§ **ABOUT THIS EXERCISE**:
Could you retype every line of the listing below, keeping the same wording, spelling, punctuation, and line order?

§ **DATA FOR THIS EXERCISE**:
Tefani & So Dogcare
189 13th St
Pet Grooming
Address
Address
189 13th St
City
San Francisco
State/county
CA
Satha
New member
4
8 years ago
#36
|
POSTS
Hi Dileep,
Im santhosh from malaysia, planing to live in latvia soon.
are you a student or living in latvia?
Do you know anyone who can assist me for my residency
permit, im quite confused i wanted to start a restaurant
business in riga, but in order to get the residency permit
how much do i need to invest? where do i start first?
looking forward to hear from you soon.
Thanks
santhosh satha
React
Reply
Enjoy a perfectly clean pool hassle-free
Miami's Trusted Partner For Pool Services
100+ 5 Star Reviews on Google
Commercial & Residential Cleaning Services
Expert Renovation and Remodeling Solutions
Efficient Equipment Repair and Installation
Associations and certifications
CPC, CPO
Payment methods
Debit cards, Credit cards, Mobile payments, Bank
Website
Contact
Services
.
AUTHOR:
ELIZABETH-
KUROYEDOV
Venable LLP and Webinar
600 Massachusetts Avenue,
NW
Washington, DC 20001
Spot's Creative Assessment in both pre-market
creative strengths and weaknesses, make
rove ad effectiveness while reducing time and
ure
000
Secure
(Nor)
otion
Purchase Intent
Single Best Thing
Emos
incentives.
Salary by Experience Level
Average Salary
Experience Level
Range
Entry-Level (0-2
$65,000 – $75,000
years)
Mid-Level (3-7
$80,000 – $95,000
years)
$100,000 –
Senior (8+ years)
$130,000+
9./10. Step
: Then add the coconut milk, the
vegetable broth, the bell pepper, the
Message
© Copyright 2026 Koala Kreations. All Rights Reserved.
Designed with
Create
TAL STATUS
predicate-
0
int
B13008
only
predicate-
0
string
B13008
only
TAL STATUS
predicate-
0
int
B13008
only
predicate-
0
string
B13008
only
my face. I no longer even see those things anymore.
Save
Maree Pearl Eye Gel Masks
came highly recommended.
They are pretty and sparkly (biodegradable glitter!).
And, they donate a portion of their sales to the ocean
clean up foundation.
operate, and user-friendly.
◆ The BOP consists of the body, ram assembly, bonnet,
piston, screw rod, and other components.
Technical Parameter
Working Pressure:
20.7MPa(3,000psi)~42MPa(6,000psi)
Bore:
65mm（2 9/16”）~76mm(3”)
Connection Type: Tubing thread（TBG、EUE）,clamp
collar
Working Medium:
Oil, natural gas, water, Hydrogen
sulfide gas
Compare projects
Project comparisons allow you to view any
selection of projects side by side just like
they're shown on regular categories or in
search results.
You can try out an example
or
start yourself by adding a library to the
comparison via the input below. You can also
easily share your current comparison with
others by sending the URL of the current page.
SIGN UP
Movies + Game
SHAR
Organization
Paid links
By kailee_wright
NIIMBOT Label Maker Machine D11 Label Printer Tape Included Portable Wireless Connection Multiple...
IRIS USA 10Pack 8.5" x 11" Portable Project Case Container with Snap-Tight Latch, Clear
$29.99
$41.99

§ **EXERCISE SOLUTION**:
Tefani & So Dogcare
189 13th St
Pet Grooming
Address
Address
189 13th St
City
San Francisco
State/county
CA
Satha
New member
4
8 years ago
#36
|
POSTS
Hi Dileep,
Im santhosh from malaysia, planing to live in latvia soon.
are you a student or living in latvia?
Do you know anyone who can assist me for my residency
permit, im quite confused i wanted to start a restaurant
business in riga, but in order to get the residency permit
how much do i need to invest? where do i start first?
looking forward to hear from you soon.
Thanks
santhosh satha
React
Reply
Enjoy a perfectly clean pool hassle-free
Miami's Trusted Partner For Pool Services
100+ 5 Star Reviews on Google
Commercial & Residential Cleaning Services
Expert Renovation and Remodeling Solutions
Efficient Equipment Repair and Installation
Associations and certifications
CPC, CPO
Payment methods
Debit cards, Credit cards, Mobile payments, Bank
Website
Contact
Services
.
AUTHOR:
ELIZABETH-
KUROYEDOV
Venable LLP and Webinar
600 Massachusetts Avenue,
NW
Washington, DC 20001
Spot's Creative Assessment in both pre-market
creative strengths and weaknesses, make
rove ad effectiveness while reducing time and
ure
000
Secure
(Nor)
otion
Purchase Intent
Single Best Thing
Emos
incentives.
Salary by Experience Level
Average Salary
Experience Level
Range
Entry-Level (0-2
$65,000 – $75,000
years)
Mid-Level (3-7
$80,000 – $95,000
years)
$100,000 –
Senior (8+ years)
$130,000+
9./10. Step
: Then add the coconut milk, the
vegetable broth, the bell pepper, the
Message
© Copyright 2026 Koala Kreations. All Rights Reserved.
Designed with
Create
TAL STATUS
predicate-
0
int
B13008
only
predicate-
0
string
B13008
only
TAL STATUS
predicate-
0
int
B13008
only
predicate-
0
string
B13008
only
my face. I no longer even see those things anymore.
Save
Maree Pearl Eye Gel Masks
came highly recommended.
They are pretty and sparkly (biodegradable glitter!).
And, they donate a portion of their sales to the ocean
clean up foundation.
operate, and user-friendly.
◆ The BOP consists of the body, ram assembly, bonnet,
piston, screw rod, and other components.
Technical Parameter
Working Pressure:
20.7MPa(3,000psi)~42MPa(6,000psi)
Bore:
65mm（2 9/16”）~76mm(3”)
Connection Type: Tubing thread（TBG、EUE）,clamp
collar
Working Medium:
Oil, natural gas, water, Hydrogen
sulfide gas
Compare projects
Project comparisons allow you to view any
selection of projects side by side just like
they're shown on regular categories or in
search results.
You can try out an example
or
start yourself by adding a library to the
comparison via the input below. You can also
easily share your current comparison with
others by sending the URL of the current page.
SIGN UP
Movies + Game
SHAR
Organization
Paid links
By kailee_wright
NIIMBOT Label Maker Machine D11 Label Printer Tape Included Portable Wireless Connection Multiple...
IRIS USA 10Pack 8.5" x 11" Portable Project Case Container with Snap-Tight Latch, Clear
$29.99
$41.99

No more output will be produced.